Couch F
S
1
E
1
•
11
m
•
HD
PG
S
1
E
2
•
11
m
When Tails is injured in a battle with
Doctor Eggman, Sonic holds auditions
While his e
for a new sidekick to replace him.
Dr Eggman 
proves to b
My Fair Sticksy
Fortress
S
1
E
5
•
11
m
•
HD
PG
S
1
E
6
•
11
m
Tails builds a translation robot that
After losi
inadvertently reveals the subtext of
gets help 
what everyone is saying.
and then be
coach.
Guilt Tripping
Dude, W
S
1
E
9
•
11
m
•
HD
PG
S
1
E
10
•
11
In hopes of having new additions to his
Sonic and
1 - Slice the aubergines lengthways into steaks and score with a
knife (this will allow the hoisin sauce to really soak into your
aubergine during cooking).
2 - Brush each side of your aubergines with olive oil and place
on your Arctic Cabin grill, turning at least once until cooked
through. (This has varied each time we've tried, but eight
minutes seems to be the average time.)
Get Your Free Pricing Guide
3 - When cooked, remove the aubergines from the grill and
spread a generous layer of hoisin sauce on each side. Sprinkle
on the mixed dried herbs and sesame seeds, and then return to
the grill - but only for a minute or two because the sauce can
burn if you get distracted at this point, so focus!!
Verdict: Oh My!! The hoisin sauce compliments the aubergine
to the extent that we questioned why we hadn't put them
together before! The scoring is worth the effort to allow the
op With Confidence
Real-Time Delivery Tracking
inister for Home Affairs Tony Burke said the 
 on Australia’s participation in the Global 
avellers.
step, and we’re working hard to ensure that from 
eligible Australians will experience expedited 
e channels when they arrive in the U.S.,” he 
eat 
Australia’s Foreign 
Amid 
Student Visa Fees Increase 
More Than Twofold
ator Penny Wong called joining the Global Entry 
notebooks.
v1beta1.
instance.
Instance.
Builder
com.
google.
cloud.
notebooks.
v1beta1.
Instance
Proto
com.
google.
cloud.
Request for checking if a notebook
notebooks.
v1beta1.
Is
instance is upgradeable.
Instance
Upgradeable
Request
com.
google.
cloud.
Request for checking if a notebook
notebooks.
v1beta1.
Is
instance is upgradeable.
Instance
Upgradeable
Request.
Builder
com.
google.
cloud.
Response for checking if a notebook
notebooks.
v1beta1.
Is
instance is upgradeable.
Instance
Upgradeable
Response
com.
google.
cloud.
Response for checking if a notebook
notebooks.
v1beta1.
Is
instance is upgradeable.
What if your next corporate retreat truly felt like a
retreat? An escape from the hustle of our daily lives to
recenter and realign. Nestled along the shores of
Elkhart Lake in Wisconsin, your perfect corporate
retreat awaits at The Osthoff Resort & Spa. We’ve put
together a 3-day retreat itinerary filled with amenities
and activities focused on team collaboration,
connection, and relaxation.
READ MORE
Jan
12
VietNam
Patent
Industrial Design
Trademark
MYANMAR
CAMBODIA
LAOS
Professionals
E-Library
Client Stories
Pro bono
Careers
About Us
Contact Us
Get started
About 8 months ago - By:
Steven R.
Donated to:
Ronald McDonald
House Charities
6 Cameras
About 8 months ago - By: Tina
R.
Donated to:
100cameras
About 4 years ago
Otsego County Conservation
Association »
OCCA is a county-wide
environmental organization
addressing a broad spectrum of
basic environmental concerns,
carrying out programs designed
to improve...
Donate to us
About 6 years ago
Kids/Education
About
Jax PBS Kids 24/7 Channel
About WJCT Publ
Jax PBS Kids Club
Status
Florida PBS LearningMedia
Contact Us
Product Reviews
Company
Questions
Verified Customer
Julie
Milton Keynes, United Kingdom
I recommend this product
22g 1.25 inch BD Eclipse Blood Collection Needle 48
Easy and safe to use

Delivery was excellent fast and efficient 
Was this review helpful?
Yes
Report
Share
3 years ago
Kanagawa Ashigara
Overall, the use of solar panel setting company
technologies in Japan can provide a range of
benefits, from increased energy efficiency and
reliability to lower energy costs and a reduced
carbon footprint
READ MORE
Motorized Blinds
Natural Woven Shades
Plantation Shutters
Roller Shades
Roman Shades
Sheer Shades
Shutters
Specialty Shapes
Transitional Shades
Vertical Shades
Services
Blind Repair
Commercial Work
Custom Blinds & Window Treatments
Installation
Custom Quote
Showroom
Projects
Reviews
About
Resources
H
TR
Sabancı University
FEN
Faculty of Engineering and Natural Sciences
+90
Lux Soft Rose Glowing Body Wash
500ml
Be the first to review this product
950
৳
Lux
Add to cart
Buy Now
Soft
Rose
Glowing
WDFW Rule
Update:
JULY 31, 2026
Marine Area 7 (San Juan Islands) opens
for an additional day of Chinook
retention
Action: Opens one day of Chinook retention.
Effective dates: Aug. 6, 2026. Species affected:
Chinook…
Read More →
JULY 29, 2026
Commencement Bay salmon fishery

::::::

◆ WORK ORDER ◆
Give back all the material, with each line exactly as it stands.

◆ YOUR RESPONSE ◆
Couch F
S
1
E
1
•
11
m
•
HD
PG
S
1
E
2
•
11
m
When Tails is injured in a battle with
Doctor Eggman, Sonic holds auditions
While his e
for a new sidekick to replace him.
Dr Eggman 
proves to b
My Fair Sticksy
Fortress
S
1
E
5
•
11
m
•
HD
PG
S
1
E
6
•
11
m
Tails builds a translation robot that
After losi
inadvertently reveals the subtext of
gets help 
what everyone is saying.
and then be
coach.
Guilt Tripping
Dude, W
S
1
E
9
•
11
m
•
HD
PG
S
1
E
10
•
11
In hopes of having new additions to his
Sonic and
1 - Slice the aubergines lengthways into steaks and score with a
knife (this will allow the hoisin sauce to really soak into your
aubergine during cooking).
2 - Brush each side of your aubergines with olive oil and place
on your Arctic Cabin grill, turning at least once until cooked
through. (This has varied each time we've tried, but eight
minutes seems to be the average time.)
Get Your Free Pricing Guide
3 - When cooked, remove the aubergines from the grill and
spread a generous layer of hoisin sauce on each side. Sprinkle
on the mixed dried herbs and sesame seeds, and then return to
the grill - but only for a minute or two because the sauce can
burn if you get distracted at this point, so focus!!
Verdict: Oh My!! The hoisin sauce compliments the aubergine
to the extent that we questioned why we hadn't put them
together before! The scoring is worth the effort to allow the
op With Confidence
Real-Time Delivery Tracking
inister for Home Affairs Tony Burke said the 
 on Australia’s participation in the Global 
avellers.
step, and we’re working hard to ensure that from 
eligible Australians will experience expedited 
e channels when they arrive in the U.S.,” he 
eat 
Australia’s Foreign 
Amid 
Student Visa Fees Increase 
More Than Twofold
ator Penny Wong called joining the Global Entry 
notebooks.
v1beta1.
instance.
Instance.
Builder
com.
google.
cloud.
notebooks.
v1beta1.
Instance
Proto
com.
google.
cloud.
Request for checking if a notebook
notebooks.
v1beta1.
Is
instance is upgradeable.
Instance
Upgradeable
Request
com.
google.
cloud.
Request for checking if a notebook
notebooks.
v1beta1.
Is
instance is upgradeable.
Instance
Upgradeable
Request.
Builder
com.
google.
cloud.
Response for checking if a notebook
notebooks.
v1beta1.
Is
instance is upgradeable.
Instance
Upgradeable
Response
com.
google.
cloud.
Response for checking if a notebook
notebooks.
v1beta1.
Is
instance is upgradeable.
What if your next corporate retreat truly felt like a
retreat? An escape from the hustle of our daily lives to
recenter and realign. Nestled along the shores of
Elkhart Lake in Wisconsin, your perfect corporate
retreat awaits at The Osthoff Resort & Spa. We’ve put
together a 3-day retreat itinerary filled with amenities
and activities focused on team collaboration,
connection, and relaxation.
READ MORE
Jan
12
VietNam
Patent
Industrial Design
Trademark
MYANMAR
CAMBODIA
LAOS
Professionals
E-Library
Client Stories
Pro bono
Careers
About Us
Contact Us
Get started
About 8 months ago - By:
Steven R.
Donated to:
Ronald McDonald
House Charities
6 Cameras
About 8 months ago - By: Tina
R.
Donated to:
100cameras
About 4 years ago
Otsego County Conservation
Association »
OCCA is a county-wide
environmental organization
addressing a broad spectrum of
basic environmental concerns,
carrying out programs designed
to improve...
Donate to us
About 6 years ago
Kids/Education
About
Jax PBS Kids 24/7 Channel
About WJCT Publ
Jax PBS Kids Club
Status
Florida PBS LearningMedia
Contact Us
Product Reviews
Company
Questions
Verified Customer
Julie
Milton Keynes, United Kingdom
I recommend this product
22g 1.25 inch BD Eclipse Blood Collection Needle 48
Easy and safe to use

Delivery was excellent fast and efficient 
Was this review helpful?
Yes
Report
Share
3 years ago
Kanagawa Ashigara
Overall, the use of solar panel setting company
technologies in Japan can provide a range of
benefits, from increased energy efficiency and
reliability to lower energy costs and a reduced
carbon footprint
READ MORE
Motorized Blinds
Natural Woven Shades
Plantation Shutters
Roller Shades
Roman Shades
Sheer Shades
Shutters
Specialty Shapes
Transitional Shades
Vertical Shades
Services
Blind Repair
Commercial Work
Custom Blinds & Window Treatments
Installation
Custom Quote
Showroom
Projects
Reviews
About
Resources
H
TR
Sabancı University
FEN
Faculty of Engineering and Natural Sciences
+90
Lux Soft Rose Glowing Body Wash
500ml
Be the first to review this product
950
৳
Lux
Add to cart
Buy Now
Soft
Rose
Glowing
WDFW Rule
Update:
JULY 31, 2026
Marine Area 7 (San Juan Islands) opens
for an additional day of Chinook
retention
Action: Opens one day of Chinook retention.
Effective dates: Aug. 6, 2026. Species affected:
Chinook…
Read More →
JULY 29, 2026
Commencement Bay salmon fishery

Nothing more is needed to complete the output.